▶ [Aim 1]: Please copy everything from "Dim waitTillComplete As" down to "can find here." in the Excel macro text, renaming "waitTillComplete" to "waitForExit" wherever it occurs.
▶ [Aim 2]: Continue the text on running R scripts from Excel, starting right after its last sentence.

▶ [Extract]:
■ ■ ■ ■ ■

To run this code in MS-Excel using VBA, you need to open a macro enabled worksheet (*.xlsm). To create a new macro enabled sheet, just create a new workbook and click on ‘Save As..’ and save as ‘Excel Macro-Enabled Workbook (*.xlsm)’. Once you have a macro-enabled workbook open, press the shortcut key combination ‘ALT + F11’ to open up the VBA editor. Once that is done, right click on the ‘Project Explorer’ to create a new module (which will be Module1 by default) and then type the following VBA code:

Sub RunRscript()
'runs an external R code through Shell
'The location of the RScript is 'C:\R_code'
'The script name is 'hello.R'

Dim shell As Object
Set shell = VBA.CreateObject("WScript.Shell")
Dim waitTillComplete As Boolean: waitTillComplete = True
Dim style As Integer: style = 1
Dim errorCode As Integer
Dim path As String
path = "RScript C:\R_code\hello.R"
errorCode = shell.Run(path, style, waitTillComplete)
End Sub

If you look at the VBA code carefully, it creates a Windows Shell object and invokes the R command through the shell. Also, the advantage of using Wscript.shell is that you can get VBA to wait till the execution is finished. To get more information on how to run a macro or use the VBA editor, you can refer to a lot of online tutorials that are easily available. A good place to start would be the MSDN tutorial which you can find here.

■ ■ ■ ■ ■

▶ [Listing]:
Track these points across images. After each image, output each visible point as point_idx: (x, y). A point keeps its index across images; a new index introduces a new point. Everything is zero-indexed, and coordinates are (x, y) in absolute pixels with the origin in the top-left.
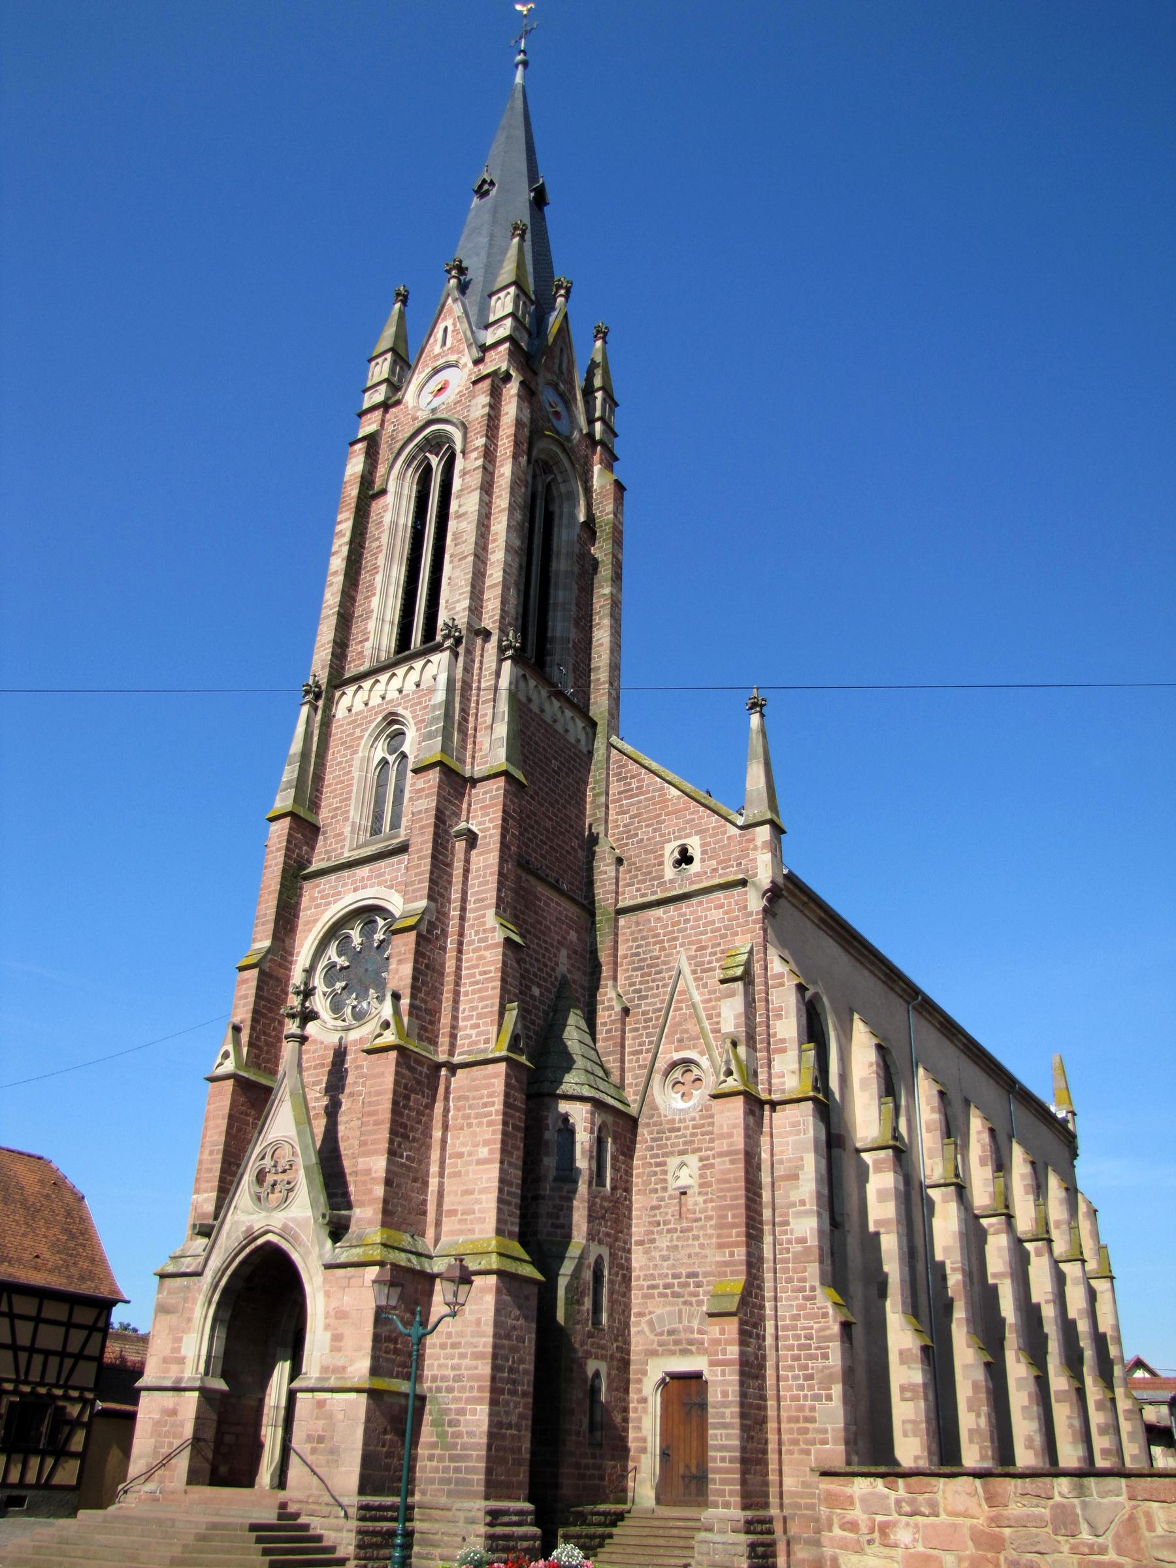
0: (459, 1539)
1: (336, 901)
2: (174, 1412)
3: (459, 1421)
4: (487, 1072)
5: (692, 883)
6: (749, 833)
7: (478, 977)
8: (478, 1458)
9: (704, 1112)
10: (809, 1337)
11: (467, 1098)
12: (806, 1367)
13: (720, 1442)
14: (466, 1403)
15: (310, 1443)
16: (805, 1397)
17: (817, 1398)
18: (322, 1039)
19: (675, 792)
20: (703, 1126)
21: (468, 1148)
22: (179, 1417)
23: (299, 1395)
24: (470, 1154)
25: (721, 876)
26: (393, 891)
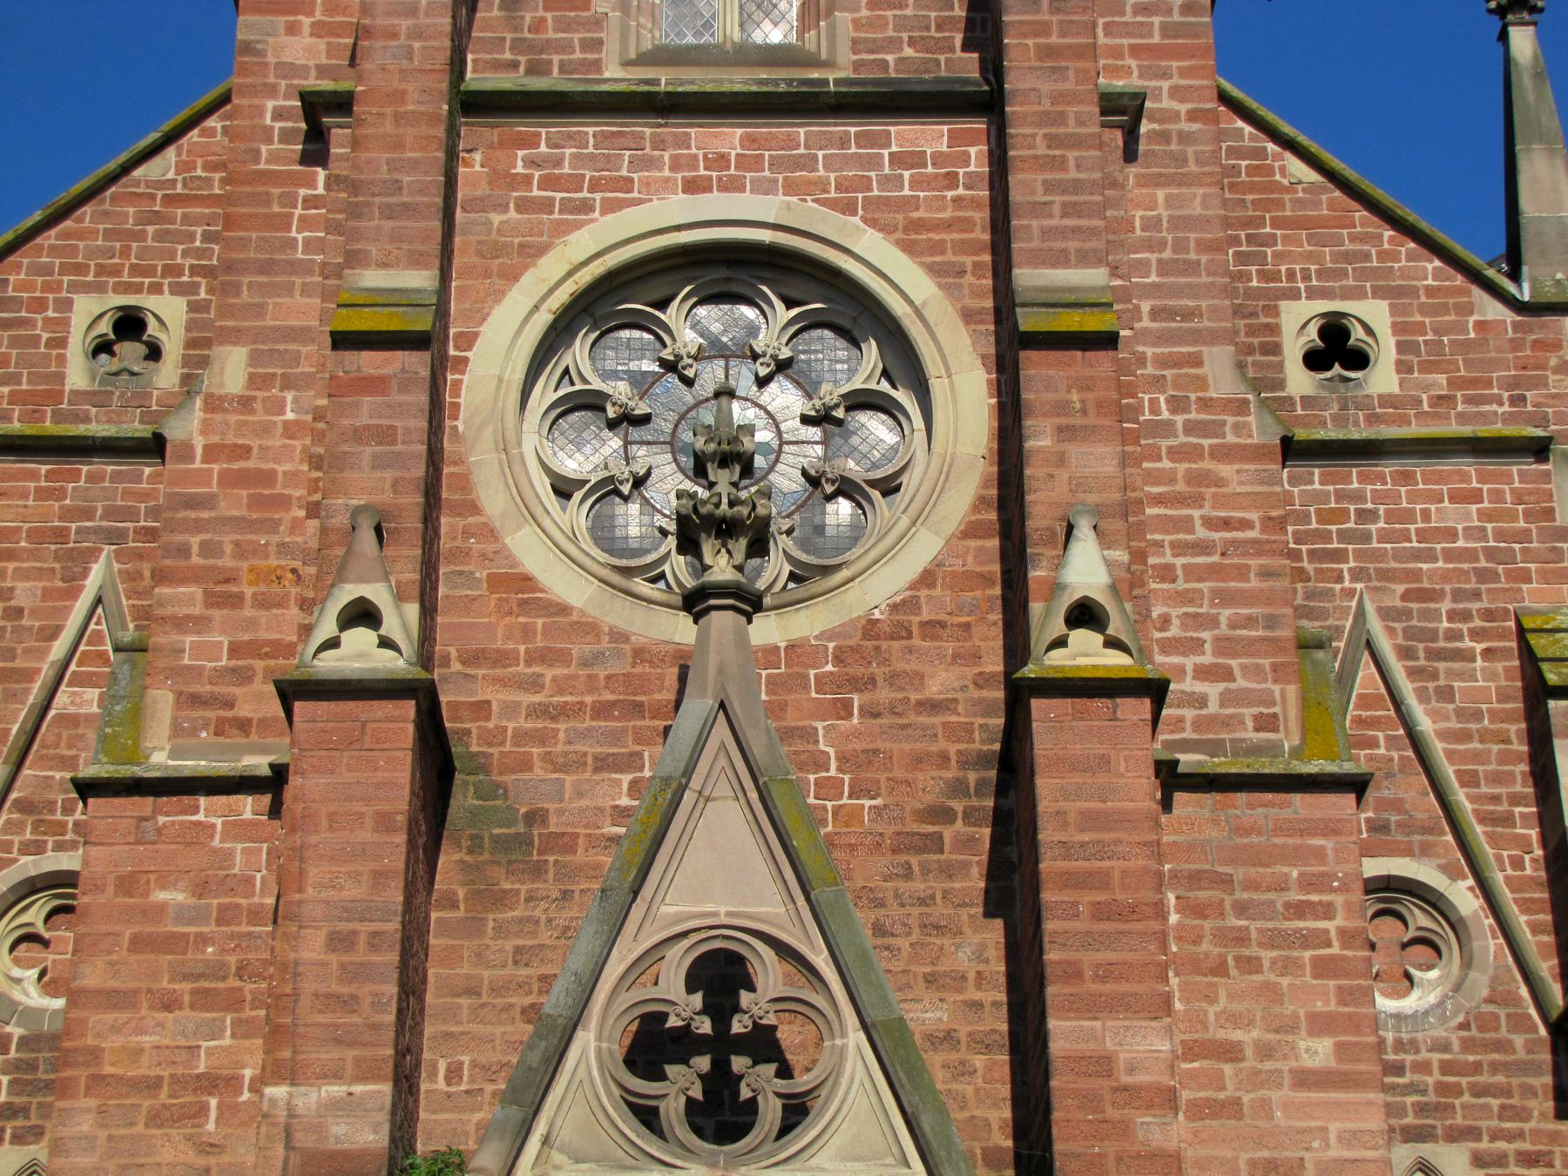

■ ■ ■ ■ ■

▶ [Output 1]:
Dim waitForExit As Boolean: waitForExit = True
Dim style As Integer: style = 1
Dim errorCode As Integer
Dim path As String
path = "RScript C:\R_code\hello.R"
errorCode = shell.Run(path, style, waitForExit)
End Sub

If you look at the VBA code carefully, it creates a Windows Shell object and invokes the R command through the shell. Also, the advantage of using Wscript.shell is that you can get VBA to wait till the execution is finished. To get more information on how to run a macro or use the VBA editor, you can refer to a lot of online tutorials that are easily available. A good place to start would be the MSDN tutorial which you can find here.

▶ [Output 2]:
When you run this macro, you can see that a command window opens up, executes something and closes. But how do you know if the code has actually executed? A good way to redirect the console output on the R code to a file. You can use this by the sink function in R. Here is the modified R code which accomplishes the same:

# Re-directs the console output to a file 'hello.txt'
# The file is created in the directory 'C:\R_code'

sink('C:/R_code/hello.txt',append=F,type="output")
cat('Hello World')
var1<-5^3
var2<-7^3
cat('\nThe result of adding',var1,'to',var2,'is',var1+var2)
sink(NULL)

Once you’ve run the VBA macro, browse to C:\R_code and check if the ‘hello.txt’ has been created or not. If you can find the file there, then congratulations! You have run successfully used VBA to execute an R script.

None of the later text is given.